We need only look at our contemporary film icons to see the war against refinement. Among the Ramboes, Terminators and Die-Hard action heroes, there is only remaining matinee idol who can be said to embody “feminine” traits: James Bond. Polished, elegantly dressed, a connoisseur of food and wine, well-mannered and charming, Bond is the last dashing action hero, whose lineage goes back to Valentino and Erroll Flynn. And it is no coincidence that he was created before the modern women’s movement and that he is British.

Thus while an upper-class Victorian bachelor, because he lived in a patriarchal society, could have taken care in his dress, chosen fresh flowers for his apartment, collected fine China and gone to the ballet without any question of his manhood, today’s cultured sophisticate faces constant scrutiny of his sexuality if he exhibits the same qualities.
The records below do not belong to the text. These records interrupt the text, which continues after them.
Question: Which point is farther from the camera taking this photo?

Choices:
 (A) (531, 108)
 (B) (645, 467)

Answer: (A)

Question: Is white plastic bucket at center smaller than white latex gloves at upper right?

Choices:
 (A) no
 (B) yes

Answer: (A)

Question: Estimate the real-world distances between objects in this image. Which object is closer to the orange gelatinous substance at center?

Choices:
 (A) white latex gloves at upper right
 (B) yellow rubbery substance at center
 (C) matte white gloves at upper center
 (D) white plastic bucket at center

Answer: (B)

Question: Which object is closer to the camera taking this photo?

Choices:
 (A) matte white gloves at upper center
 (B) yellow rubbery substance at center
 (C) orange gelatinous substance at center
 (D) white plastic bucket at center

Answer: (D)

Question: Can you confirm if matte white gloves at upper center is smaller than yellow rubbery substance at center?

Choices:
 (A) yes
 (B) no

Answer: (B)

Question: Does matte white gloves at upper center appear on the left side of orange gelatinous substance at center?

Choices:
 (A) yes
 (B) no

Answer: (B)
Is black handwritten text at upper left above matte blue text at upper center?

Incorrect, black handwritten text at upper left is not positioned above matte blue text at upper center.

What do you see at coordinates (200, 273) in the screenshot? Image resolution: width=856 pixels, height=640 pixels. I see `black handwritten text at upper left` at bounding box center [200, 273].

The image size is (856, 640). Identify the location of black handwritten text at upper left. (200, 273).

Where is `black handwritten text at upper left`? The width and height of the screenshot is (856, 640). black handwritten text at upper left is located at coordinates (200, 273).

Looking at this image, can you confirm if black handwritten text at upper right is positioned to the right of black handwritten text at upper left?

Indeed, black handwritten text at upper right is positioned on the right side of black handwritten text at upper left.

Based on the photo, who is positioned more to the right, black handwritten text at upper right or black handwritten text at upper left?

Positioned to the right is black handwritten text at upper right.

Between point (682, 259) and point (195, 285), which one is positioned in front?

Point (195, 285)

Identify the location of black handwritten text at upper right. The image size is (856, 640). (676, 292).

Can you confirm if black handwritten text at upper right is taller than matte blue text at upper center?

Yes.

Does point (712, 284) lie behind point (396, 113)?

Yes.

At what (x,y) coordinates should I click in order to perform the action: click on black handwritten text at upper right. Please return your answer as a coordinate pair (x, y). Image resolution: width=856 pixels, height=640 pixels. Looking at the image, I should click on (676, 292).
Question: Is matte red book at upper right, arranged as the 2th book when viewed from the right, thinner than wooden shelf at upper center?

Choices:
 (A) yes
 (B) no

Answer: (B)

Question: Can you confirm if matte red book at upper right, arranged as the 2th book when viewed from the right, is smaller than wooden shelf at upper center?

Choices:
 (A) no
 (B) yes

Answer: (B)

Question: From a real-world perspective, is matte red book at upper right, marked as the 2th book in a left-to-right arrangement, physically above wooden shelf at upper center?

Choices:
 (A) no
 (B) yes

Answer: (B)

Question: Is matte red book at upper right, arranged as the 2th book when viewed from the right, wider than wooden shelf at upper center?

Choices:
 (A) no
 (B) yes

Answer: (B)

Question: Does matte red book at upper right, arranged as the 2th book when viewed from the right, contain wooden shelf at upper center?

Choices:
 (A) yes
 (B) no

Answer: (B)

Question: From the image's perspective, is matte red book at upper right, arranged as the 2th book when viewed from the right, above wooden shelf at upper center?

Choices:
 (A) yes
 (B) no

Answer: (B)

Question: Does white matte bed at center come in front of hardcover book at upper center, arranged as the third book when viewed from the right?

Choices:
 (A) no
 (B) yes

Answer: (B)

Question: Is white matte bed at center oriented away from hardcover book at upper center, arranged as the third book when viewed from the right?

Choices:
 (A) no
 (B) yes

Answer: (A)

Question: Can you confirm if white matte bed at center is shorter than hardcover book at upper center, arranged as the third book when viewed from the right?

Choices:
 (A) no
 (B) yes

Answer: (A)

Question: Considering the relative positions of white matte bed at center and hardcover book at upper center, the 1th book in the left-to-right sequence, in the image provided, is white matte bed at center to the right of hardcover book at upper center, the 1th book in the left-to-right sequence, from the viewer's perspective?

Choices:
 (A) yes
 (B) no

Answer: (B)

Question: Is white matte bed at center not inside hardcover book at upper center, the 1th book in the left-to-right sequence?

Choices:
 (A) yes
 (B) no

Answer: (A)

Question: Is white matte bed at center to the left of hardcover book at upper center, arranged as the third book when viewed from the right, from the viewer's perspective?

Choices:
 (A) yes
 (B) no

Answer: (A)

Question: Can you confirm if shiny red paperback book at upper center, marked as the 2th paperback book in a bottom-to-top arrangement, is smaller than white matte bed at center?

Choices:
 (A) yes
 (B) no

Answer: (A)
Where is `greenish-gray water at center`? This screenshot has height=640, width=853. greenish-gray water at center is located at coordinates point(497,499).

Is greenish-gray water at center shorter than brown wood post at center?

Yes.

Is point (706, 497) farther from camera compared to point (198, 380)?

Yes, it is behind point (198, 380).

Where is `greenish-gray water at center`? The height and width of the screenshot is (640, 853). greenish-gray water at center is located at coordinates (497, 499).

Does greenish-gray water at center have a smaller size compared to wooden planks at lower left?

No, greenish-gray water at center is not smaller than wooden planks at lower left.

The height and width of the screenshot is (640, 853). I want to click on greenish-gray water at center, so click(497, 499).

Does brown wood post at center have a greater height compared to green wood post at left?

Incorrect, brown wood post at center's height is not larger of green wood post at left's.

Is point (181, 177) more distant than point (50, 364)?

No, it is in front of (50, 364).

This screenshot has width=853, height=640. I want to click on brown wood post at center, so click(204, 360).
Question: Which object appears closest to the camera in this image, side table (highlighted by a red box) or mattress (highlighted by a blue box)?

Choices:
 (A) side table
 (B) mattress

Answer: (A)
As a result of this dumbing-down of contemporary masculinity, gay men found the dandy persona to be the most viable — and enjoyable — alternative to status-quo heterosexual manhood. In the effort to differentiate themselves from the heterosexual majority, many gays create a cult of exquisite taste, high fashions and high manners that trumps the boorish notion of manhood sustained by the dominant heterosexual middle-class.

In March 1998, Forbes ran an article on the invasion of New York by dapper British tailors such as Richard James, plus the sudden sprouting up of new haberdasheries such as Turnbull & Asser and Holland & Holland. The article was entitled, with a typical malapropism, “The return of dandyism.”

While we will have to wait and see if a cult of self-made aristocrats truly manifests itself, there is evidence that men are attempting to cultivate a more traditionally masculine image as a reaction to postmodern feminism. The cult of the cigar — with all of its costly accoutrements and black tie events — has been one of the more visible signs of a return to manly pursuits and sartorial elegance in the 90s.

Among the younger set, New York and San Francisco have become major locations for the return of swing music and dance. Now, one could argue that today, every social sphere — from techno nightclubs in Fort Lauderdale to posh Manhattan cocktail parties — has the room’s most beautiful women as its stars. These are the ones everybody is looking at: the men with desire, the women with jealousy. But the retro swing scene is a social sphere in which the star is not the beautiful babe, but the cool male hepcat. Girls of the scene may look impeccable in their vintage dresses and hairstyles, but the prime guys greatly surpass them in ornamental splendor. Dig the swingin’ hepcat in his killer-diller suit, his two-tone shoes, his hat, vest, miles of silver chain dangling down his thigh, and occasionally his walking stick or boutonnière. The male struts his stuff around the club while the females stand and watch hoping he will ask them to dance.

This gives the entire swing scene a dandyish aura, as it has as its focal point a cult of masculine hipness: the cool talkin’, stylish dressin’ guy who actually knows his cocktails, his jazz, and how to dance. And not surprisingly, it is a scene that takes its inspiration from pre-feminist days.